Document extract –
--
Photo: Courtesy of Ortal & Gavriella Goldman
Tell us a little bit about yourself and your background.
I started learning the Violin when I was five years old. When I was at school I never actually planned on being a Musician. For a long time, I wanted to be a doctor. I tried many different things during my life, and other than music the only other hobbies that stuck were knitting and crocheting. Becoming a Musician become my “easy” option. A lot of people can’t believe I say that, but for me it is practically second nature. I learnt to read music before I learnt to read words so in some ways music is my mother tongue. Other than playing and teaching multiple instruments, my knitting and crocheting also became serious for me as I have an Etsy shop “Zoti Designs” where I sell the Kippot I make, which I also learnt how to do at university thanks to my friends.
What inspired you to become a musician?
--
Information given –
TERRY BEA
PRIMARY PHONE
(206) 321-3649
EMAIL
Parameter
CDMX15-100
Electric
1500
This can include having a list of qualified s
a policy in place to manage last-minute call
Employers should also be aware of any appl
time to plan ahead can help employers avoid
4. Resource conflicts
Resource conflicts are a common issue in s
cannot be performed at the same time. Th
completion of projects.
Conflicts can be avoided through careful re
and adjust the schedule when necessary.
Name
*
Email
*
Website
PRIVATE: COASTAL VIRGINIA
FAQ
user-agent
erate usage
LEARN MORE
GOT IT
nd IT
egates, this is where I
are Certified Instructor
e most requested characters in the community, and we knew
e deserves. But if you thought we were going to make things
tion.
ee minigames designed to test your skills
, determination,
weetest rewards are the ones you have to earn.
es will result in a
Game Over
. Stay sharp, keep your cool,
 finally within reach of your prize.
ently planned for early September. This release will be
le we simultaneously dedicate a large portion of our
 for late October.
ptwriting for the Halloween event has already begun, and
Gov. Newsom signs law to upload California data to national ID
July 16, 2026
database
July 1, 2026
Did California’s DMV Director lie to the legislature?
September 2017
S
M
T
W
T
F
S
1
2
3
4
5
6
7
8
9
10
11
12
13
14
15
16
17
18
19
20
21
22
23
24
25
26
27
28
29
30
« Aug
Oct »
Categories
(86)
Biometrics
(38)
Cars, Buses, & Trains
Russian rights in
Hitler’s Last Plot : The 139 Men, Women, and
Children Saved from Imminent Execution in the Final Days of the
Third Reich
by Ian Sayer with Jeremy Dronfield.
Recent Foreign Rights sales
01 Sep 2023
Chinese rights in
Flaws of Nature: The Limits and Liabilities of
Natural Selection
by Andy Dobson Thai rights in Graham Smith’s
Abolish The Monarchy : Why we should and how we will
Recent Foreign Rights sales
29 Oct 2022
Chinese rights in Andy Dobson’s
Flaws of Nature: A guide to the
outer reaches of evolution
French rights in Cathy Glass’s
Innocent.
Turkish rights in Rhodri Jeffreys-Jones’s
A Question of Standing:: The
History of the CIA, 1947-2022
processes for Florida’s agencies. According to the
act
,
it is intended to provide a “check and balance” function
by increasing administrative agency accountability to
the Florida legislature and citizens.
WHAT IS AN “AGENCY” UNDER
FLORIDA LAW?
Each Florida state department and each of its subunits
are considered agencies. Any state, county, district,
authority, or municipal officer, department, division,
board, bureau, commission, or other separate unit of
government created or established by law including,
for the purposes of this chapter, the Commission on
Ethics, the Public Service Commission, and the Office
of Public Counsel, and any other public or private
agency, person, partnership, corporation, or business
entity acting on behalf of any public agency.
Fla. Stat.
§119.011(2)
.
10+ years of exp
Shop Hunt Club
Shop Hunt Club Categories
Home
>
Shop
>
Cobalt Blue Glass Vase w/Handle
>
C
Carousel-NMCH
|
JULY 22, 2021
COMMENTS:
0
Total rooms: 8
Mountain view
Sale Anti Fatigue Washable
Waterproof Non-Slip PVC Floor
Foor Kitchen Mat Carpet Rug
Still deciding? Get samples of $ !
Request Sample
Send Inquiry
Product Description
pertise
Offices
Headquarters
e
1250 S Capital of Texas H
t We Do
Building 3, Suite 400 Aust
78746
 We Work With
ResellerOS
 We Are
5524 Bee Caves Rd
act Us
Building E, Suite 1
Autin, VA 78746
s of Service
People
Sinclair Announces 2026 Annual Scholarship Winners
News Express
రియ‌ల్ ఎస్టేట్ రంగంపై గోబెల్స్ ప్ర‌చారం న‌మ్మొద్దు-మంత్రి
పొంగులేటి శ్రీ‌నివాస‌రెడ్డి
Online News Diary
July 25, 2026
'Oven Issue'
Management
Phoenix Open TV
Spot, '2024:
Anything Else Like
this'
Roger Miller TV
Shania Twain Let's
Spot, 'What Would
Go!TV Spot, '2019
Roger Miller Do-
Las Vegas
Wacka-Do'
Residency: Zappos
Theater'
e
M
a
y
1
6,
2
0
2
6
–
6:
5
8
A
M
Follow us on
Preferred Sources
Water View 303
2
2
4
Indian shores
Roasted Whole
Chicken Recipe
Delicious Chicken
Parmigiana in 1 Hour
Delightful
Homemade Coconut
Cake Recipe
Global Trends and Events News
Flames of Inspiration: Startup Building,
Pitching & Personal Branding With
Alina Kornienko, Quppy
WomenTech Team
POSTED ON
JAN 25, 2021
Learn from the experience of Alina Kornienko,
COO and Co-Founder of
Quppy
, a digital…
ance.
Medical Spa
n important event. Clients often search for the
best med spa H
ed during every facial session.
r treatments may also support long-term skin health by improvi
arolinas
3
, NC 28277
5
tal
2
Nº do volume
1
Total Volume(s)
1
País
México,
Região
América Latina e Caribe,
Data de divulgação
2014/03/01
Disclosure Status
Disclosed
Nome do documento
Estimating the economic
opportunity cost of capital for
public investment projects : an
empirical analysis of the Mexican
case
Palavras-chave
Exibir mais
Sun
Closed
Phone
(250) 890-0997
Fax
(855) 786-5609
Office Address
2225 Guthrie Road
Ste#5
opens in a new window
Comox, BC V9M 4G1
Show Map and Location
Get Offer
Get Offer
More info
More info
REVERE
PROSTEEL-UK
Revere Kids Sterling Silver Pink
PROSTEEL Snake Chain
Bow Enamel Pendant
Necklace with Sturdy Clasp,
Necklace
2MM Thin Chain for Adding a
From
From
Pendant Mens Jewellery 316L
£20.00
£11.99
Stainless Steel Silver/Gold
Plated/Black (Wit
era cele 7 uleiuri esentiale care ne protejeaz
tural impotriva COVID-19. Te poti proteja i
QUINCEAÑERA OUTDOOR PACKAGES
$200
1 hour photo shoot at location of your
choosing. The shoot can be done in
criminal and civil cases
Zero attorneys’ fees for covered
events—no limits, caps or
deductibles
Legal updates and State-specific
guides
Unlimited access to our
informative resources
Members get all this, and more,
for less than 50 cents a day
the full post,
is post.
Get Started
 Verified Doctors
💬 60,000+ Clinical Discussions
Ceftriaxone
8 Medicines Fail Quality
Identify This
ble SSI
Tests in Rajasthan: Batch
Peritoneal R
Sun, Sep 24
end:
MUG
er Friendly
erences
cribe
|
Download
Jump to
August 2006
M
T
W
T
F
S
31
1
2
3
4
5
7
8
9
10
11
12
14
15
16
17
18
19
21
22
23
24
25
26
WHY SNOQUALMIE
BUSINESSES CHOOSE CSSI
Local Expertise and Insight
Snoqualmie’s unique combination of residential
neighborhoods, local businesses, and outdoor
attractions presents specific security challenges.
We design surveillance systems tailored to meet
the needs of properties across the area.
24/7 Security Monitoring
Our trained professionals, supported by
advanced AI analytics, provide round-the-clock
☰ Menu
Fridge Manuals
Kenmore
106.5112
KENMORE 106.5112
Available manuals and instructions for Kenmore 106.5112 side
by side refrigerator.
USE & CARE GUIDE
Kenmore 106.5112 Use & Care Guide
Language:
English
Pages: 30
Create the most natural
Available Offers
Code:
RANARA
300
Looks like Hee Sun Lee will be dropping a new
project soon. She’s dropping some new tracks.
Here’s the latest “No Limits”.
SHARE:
--
Work task –
Pick up the interview with the violinist and kippah maker after its last sentence shown. The lines have nothing to do with what follows.

Response to the task –
The point in my life when I decided I would definitely become a Musician was when I was at the 60th Anniversary Concert of the Israeli Philharmonic Orchestra. I was sitting in the audience listening and watching Itzhak Perlman playing and I said to myself, that is what I want to do. If I would not have started playing the violin at five and always taken it seriously it would not have been a possibility. I was 12 at the time and it dictated the direction of the rest of my studies.
What do you enjoy most about your chosen profession?
I have never been happy having a routine, and being a Musician means that every day is different. Every day I teach different students at different times and one never knows what the next day will bring. I could never have been able to go to an office day in and day out; I think being a Musician is almost as far from that as possible.
Do you believe a classical training is essential to be successful?
Classical training is essential when the profession you have chosen requires it. Once you have a Classical training in Music, other genres of Music open up to you more easily. Once you have a Classical training, your technique is grounded and strong and from there everything follows. A lot of people think that if one learns to read Music one becomes too rigid in ones’ ways. But if you don’t learn to read Music from the start, it is much harder to study at a later stage.
What is your favourite piece of music and why?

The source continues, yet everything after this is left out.